Acer TravelMate TM273X

  • Editors' rating
    7.6 Very good


  • Comprehensive set of ports
  • intelligent design
  • good ergonomics, decent performance and battery life
  • 2-year warranty
  • good value for money.


  • A little heavy
  • plastic not alloy lid
  • no expansion bus or port replicator.

Every now and again a notebook arrives for review whose design suggests that those behind it haven't simply opted for the cheapest and easiest way of doing things. Usually, products like this are encumbered by an eye-watering price tag, so the arrival of Acer's TravelMate TM273X was something of a welcome surprise. Despite its air of above-average quality, the TM273X costs an unexpectedly reasonable £849 (ex. VAT).

Obviously, when the price is relatively modest, you expect cuts and compromises, so we set out to find them. The first place to look, of course, is the spec sheet, but apart from the relatively small 20GB hard disk -- still a perfectly practical amount of storage for most people – we found nothing untoward there. The system is powered by a 1.7GHz Mobile Pentium 4-M processor, although our review sample actually came with a 1.6GHz chip, which should be borne in mind when considering the benchmark results. You get a sensible 256MB of memory as standard, and fast PC2100 DDR SDRAM at that, although the graphics controller integrated into the SiS chipset helps itself to 16MB for its own ends. Integrated graphics is often the mark of the cheaper system, but with a decent allocation of memory to start with, and a clear understanding that this is primarily a business tool intended for 2D Windows applications, it needn't be a problem. The screen remains an important contributor to the overall cost, but again, there was nothing amiss here. You get the expected combination of a 14.1in. diagonal with native XGA (1,024 by 768) resolution, and the result is a very readable, well-lit display with an acceptable range of viewing angles. Another area where manufacturers are fond of cutting corners is drives. Although the TM273X comes with a plain 24X CD-ROM, it also incorporates a floppy drive, which is more than can be said of many newer systems. In fact both drives are fixed, which is convenient and tidy, but does nudge the weight up -- in this case to a relatively hefty 3kg.

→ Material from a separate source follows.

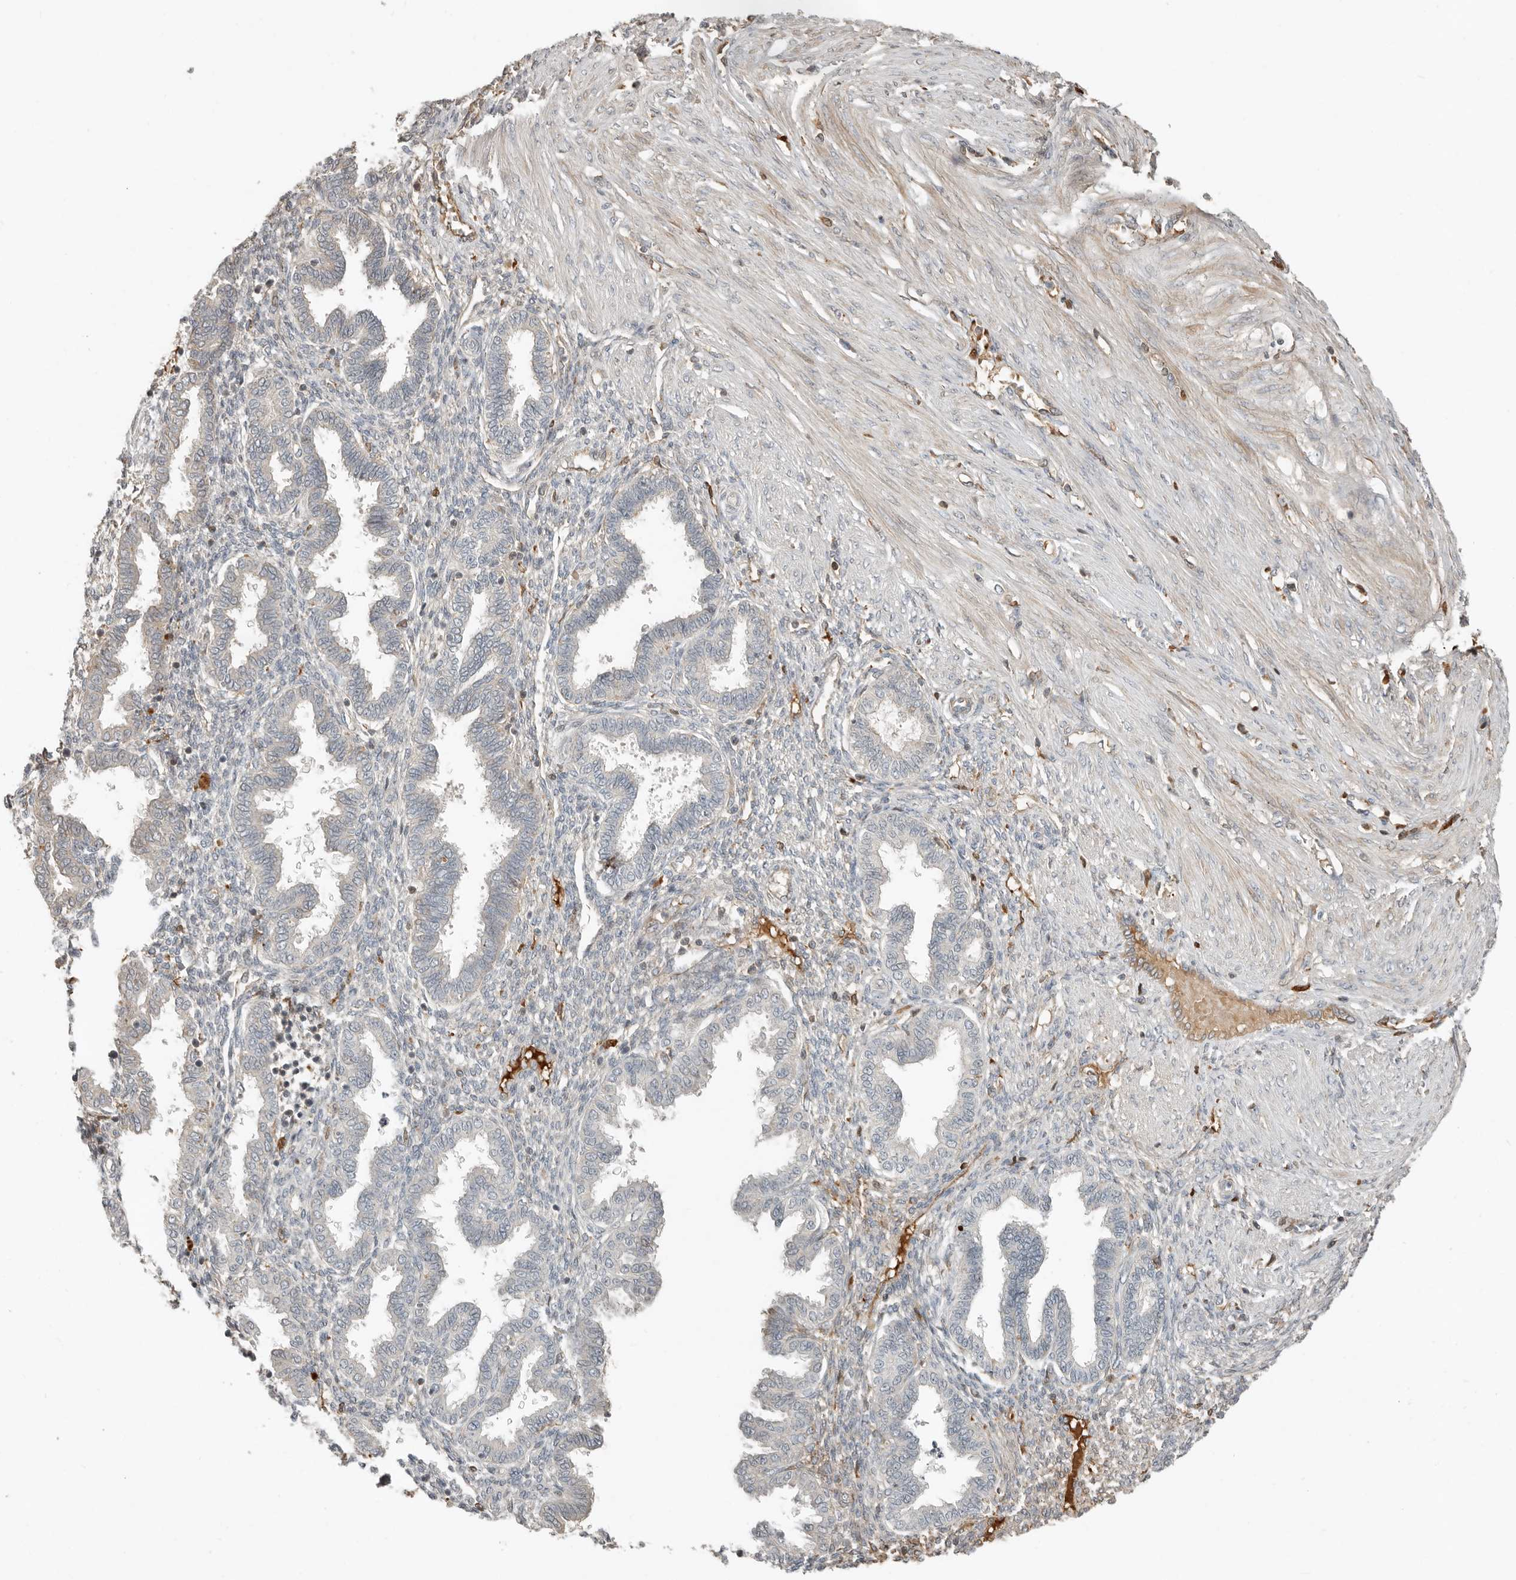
{"staining": {"intensity": "moderate", "quantity": "<25%", "location": "cytoplasmic/membranous"}, "tissue": "endometrium", "cell_type": "Cells in endometrial stroma", "image_type": "normal", "snomed": [{"axis": "morphology", "description": "Normal tissue, NOS"}, {"axis": "topography", "description": "Endometrium"}], "caption": "Moderate cytoplasmic/membranous staining is present in about <25% of cells in endometrial stroma in unremarkable endometrium.", "gene": "KLHL38", "patient": {"sex": "female", "age": 33}}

The TM273X's build quality is above average. The body of the notebook is dense and inflexible, and there are tell-tale signs of intelligent crafting such as a locking button for the battery release catch, and the way the hard disk pops neatly out of its recess thanks to a properly designed interface socket. The lid surface is plastic, and ideally we'd like to have seen alloy used here. However, it's still moderately pressure resistant, and you can't expect everything for £849 (ex. VAT). The keyboard is somewhat out of the ordinary, each row of keys describing a gentle curve toward the user -- presumably to improve the overall ergonomics. Typing is certainly comfortable, aided by large Enter, Tab, BkSp and Shift keys, and a pleasantly solid baseplate. The rounded contours of the keypad as a whole make a welcome change from the usual rectangular format, and give the TM273X a distinctive appearance -- which again, you don't really expect on such an affordable system. We also like the four-way scroll button below the touchpad, which makes this task much easier than it can be using the slightly unpredictable edge-scrolling function of many touchpads. Ports often get left off cheaper notebooks, but here again, the TN273X buck the trend. In fact, it has one of the most complete arrays of ports we've seen for a while, including parallel, serial, FireWire (IEEE 1394), TV-out, 3 USB sockets and even PS/2. The only thing missing is an expansion bus and an optional port replicator to go with it. A 10/100Base-TX LAN adapter and V.90 modem are both built in as standard, but perhaps not unreasonably, Acer stops short of Bluetooth or Wi-Fi. A pair of Type II PC Card slots provides the expansion capability to add either if you need them in the future.

Bearing in mind that our review sample was slightly slower than the 1.7GHz machine now available, the benchmark results were encouraging. The TM273X scored a respectable 34.5 under Business Winstone 2001 and a solid 22.8 on Content Creation Winstone 2002. Battery life is fair for a notebook of this class, with BatteryMark 4.01 returning a timing of 2 hours and 34 minutes. As with performance -- and pretty well everything else about this system -- this is very acceptable for what's almost a budget machine. The same goes for the 2-year collect and return warranty -- especially as it gives you additional international carry-in cover for the first year. We liked the TravelMate TM273X for a number of reasons, all of which revolved around the feeling that it was better designed, better made and -- in some areas -- better specified that the price led us to expect.